Write out again, exactly, the lines of the listing below from the first one through the one that contains "24: (220, 246, 3.12)", and no other lines.

* Records provided
++++
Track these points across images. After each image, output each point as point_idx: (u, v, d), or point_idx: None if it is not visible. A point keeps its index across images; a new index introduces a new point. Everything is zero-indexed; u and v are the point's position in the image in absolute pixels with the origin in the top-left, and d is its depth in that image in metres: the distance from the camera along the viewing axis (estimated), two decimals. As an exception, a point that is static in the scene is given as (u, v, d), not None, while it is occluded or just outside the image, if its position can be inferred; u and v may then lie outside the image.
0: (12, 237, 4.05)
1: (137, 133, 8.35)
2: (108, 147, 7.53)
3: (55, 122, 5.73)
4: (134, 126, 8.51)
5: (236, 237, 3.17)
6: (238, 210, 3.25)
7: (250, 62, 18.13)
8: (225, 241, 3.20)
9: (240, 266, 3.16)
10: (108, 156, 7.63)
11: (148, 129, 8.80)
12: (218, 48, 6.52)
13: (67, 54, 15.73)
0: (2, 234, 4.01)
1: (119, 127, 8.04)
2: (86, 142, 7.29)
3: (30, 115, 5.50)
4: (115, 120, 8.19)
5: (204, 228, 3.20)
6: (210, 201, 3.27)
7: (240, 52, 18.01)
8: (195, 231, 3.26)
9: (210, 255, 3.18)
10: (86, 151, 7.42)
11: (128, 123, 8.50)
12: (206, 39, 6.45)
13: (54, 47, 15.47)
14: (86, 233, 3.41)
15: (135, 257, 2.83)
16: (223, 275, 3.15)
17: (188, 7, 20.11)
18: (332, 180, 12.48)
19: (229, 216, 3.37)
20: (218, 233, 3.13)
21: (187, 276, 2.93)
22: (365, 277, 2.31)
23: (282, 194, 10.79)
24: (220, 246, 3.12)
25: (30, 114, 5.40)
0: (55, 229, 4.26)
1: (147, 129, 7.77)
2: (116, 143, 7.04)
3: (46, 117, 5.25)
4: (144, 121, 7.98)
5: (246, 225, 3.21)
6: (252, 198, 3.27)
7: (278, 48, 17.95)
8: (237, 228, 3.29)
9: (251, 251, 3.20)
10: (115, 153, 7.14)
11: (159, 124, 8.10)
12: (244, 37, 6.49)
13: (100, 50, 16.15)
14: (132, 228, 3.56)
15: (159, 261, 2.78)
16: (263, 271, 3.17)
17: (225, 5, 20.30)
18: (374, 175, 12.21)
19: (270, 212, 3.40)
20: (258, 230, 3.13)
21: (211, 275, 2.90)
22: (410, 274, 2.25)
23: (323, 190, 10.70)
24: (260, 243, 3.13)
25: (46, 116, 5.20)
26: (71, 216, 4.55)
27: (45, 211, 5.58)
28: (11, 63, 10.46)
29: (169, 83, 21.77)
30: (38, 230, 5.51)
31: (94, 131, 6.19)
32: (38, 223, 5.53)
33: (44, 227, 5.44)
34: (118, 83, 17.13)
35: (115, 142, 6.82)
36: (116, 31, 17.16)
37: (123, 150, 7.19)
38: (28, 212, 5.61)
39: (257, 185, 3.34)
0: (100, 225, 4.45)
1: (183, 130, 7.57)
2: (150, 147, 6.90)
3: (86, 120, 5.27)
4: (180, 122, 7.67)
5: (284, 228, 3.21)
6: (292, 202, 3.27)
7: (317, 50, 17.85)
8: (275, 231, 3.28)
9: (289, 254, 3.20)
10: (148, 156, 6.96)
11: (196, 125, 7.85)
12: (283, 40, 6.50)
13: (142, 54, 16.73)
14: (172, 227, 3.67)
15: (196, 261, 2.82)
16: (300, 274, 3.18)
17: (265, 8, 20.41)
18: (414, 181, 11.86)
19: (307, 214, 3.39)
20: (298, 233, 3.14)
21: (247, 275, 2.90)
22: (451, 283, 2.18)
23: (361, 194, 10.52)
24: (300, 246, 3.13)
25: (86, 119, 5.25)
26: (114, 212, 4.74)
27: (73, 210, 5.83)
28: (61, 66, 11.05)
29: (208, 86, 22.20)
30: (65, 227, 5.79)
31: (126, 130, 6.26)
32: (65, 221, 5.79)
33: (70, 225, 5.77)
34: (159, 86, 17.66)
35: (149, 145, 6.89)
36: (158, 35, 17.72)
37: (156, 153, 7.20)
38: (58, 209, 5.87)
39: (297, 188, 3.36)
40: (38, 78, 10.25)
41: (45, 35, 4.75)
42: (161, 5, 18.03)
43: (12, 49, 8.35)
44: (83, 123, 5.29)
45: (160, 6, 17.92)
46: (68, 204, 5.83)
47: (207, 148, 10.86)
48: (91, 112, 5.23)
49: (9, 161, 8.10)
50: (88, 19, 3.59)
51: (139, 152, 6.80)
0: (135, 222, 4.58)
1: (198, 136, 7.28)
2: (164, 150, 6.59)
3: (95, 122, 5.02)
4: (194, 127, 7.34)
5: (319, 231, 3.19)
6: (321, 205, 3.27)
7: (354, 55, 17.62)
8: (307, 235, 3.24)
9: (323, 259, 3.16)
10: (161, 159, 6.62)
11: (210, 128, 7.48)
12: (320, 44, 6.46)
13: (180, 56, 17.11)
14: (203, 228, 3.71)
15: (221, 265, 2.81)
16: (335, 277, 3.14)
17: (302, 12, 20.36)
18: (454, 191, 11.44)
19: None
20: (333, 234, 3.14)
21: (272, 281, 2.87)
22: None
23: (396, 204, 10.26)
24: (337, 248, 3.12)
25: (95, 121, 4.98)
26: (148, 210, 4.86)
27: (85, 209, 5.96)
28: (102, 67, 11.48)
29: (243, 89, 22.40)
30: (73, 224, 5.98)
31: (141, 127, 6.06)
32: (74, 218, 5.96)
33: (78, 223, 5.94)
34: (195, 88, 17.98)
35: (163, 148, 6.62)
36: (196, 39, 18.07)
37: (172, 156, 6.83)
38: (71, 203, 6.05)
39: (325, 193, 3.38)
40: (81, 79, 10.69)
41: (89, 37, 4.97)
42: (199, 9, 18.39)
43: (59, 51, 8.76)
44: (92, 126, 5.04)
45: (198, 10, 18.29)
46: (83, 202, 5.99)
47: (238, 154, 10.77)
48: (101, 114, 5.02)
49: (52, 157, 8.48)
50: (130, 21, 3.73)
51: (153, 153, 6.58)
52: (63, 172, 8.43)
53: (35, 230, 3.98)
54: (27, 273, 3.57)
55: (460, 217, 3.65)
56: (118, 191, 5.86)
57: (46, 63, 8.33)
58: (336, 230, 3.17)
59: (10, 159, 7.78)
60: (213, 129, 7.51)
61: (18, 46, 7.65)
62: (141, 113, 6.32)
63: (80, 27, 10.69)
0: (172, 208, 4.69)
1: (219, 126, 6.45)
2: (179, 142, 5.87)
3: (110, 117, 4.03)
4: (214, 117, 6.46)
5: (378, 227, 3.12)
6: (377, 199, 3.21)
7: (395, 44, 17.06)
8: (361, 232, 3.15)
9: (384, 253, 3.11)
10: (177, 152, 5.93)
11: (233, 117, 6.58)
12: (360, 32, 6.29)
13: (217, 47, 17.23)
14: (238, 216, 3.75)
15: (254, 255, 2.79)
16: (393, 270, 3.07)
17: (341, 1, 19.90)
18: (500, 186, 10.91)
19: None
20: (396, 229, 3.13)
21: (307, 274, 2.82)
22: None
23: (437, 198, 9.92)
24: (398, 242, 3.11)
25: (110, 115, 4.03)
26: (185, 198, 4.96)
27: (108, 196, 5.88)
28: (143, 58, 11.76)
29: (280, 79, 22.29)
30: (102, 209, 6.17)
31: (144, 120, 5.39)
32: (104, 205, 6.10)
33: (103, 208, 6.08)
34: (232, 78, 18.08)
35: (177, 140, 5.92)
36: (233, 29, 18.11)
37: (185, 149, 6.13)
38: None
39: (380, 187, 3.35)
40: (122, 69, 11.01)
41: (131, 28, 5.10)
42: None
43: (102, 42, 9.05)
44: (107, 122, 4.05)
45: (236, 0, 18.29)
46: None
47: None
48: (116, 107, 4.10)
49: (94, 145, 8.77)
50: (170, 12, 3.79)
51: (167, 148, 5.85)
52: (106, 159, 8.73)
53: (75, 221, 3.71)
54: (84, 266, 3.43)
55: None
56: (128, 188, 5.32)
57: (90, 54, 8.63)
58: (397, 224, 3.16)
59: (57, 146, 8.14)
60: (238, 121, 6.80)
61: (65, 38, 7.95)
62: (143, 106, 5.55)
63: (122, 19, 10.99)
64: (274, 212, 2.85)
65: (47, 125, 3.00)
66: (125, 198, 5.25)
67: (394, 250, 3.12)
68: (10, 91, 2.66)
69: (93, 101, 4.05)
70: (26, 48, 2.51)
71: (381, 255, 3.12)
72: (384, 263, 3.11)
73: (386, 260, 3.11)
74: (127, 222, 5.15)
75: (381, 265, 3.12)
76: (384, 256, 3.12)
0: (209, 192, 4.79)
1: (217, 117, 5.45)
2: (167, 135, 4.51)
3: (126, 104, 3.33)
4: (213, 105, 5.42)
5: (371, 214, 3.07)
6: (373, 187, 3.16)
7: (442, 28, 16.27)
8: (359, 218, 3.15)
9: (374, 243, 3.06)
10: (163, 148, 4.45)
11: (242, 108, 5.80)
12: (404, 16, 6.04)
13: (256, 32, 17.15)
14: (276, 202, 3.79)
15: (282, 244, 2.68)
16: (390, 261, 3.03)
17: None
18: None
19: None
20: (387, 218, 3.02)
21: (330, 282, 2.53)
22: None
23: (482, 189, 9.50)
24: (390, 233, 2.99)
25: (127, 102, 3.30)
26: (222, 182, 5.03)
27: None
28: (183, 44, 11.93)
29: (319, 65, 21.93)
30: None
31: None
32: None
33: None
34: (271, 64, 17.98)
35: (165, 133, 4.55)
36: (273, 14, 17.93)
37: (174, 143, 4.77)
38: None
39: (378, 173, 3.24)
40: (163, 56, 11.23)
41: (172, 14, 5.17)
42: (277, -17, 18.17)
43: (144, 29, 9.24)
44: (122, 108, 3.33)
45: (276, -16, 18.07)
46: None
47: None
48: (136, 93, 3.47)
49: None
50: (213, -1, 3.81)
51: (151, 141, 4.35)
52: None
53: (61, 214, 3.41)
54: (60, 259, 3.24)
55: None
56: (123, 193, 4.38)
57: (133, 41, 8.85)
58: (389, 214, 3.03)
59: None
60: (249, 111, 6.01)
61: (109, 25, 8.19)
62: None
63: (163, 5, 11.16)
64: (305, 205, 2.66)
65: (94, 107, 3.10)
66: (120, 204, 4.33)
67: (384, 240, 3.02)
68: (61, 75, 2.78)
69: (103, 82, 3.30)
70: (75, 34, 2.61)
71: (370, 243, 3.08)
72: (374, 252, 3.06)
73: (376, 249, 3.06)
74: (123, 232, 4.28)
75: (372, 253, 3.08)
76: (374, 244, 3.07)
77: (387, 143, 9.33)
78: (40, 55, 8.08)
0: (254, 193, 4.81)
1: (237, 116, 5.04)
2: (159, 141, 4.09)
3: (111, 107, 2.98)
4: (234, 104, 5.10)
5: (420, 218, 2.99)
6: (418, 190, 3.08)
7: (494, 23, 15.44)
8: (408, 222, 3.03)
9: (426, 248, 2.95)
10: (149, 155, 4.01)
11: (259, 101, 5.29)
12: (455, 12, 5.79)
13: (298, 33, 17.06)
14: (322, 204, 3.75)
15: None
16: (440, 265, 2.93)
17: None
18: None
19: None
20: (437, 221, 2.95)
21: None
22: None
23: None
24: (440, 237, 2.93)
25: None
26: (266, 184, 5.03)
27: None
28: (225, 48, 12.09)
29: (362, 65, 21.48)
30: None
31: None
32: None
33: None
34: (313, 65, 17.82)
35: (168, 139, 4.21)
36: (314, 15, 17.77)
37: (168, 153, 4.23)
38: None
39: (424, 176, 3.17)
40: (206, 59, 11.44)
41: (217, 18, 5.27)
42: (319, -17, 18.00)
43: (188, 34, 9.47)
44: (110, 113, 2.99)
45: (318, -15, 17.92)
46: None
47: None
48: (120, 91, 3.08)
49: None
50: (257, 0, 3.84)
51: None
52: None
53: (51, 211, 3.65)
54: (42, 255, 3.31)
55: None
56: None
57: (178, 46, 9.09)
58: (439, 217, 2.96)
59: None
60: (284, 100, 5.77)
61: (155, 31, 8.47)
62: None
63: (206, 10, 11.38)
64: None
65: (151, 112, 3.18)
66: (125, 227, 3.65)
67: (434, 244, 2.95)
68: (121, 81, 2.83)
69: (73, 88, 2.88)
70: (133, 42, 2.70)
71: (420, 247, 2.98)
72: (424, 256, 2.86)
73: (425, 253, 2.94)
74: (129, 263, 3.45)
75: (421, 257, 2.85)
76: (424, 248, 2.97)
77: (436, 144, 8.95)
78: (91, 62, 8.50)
++++
* Your response
Track these points across images. After each image, output each point as point_idx: (u, v, d), or point_idx: None if it is not visible. A point keeps its index across images; a new index introduces a new point. Everything is zero-indexed; u and v are the point's position in the image in absolute pixels with the origin in the top-left, and d is its depth in that image in metres: the distance from the camera along the viewing axis (estimated), two decimals. As an exception, a point that is static in the scene is given as (u, v, d), not None, while it is occluded or just outside the image, if its position can be inferred; u and v may then lie outside the image.
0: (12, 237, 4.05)
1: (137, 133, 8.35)
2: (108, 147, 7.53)
3: (55, 122, 5.73)
4: (134, 126, 8.51)
5: (236, 237, 3.17)
6: (238, 210, 3.25)
7: (250, 62, 18.13)
8: (225, 241, 3.20)
9: (240, 266, 3.16)
10: (108, 156, 7.63)
11: (148, 129, 8.80)
12: (218, 48, 6.52)
13: (67, 54, 15.73)
0: (2, 234, 4.01)
1: (119, 127, 8.04)
2: (86, 142, 7.29)
3: (30, 115, 5.50)
4: (115, 120, 8.19)
5: (204, 228, 3.20)
6: (210, 201, 3.27)
7: (240, 52, 18.01)
8: (195, 231, 3.26)
9: (210, 255, 3.18)
10: (86, 151, 7.42)
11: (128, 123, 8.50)
12: (206, 39, 6.45)
13: (54, 47, 15.47)
14: (86, 233, 3.41)
15: (135, 257, 2.83)
16: (223, 275, 3.15)
17: (188, 7, 20.11)
18: (332, 180, 12.48)
19: (229, 216, 3.37)
20: (218, 233, 3.13)
21: (187, 276, 2.93)
22: (365, 277, 2.31)
23: (282, 194, 10.79)
24: (220, 246, 3.12)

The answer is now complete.